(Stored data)
- - - - -

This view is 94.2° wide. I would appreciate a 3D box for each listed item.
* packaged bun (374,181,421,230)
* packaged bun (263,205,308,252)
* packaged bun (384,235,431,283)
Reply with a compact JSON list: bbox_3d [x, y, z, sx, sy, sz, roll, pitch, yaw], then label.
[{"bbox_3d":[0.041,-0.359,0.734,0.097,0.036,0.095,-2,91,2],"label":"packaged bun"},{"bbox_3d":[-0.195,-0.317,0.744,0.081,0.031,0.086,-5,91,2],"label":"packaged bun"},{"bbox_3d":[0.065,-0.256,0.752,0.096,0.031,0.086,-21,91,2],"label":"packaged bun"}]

- - - - -

Nothing should be changed: write out all of the data as is.

> [YOUR RESPONSE]:
This view is 94.2° wide. I would appreciate a 3D box for each listed item.
* packaged bun (374,181,421,230)
* packaged bun (263,205,308,252)
* packaged bun (384,235,431,283)
Reply with a compact JSON list: bbox_3d [x, y, z, sx, sy, sz, roll, pitch, yaw], then label.
[{"bbox_3d":[0.041,-0.359,0.734,0.097,0.036,0.095,-2,91,2],"label":"packaged bun"},{"bbox_3d":[-0.195,-0.317,0.744,0.081,0.031,0.086,-5,91,2],"label":"packaged bun"},{"bbox_3d":[0.065,-0.256,0.752,0.096,0.031,0.086,-21,91,2],"label":"packaged bun"}]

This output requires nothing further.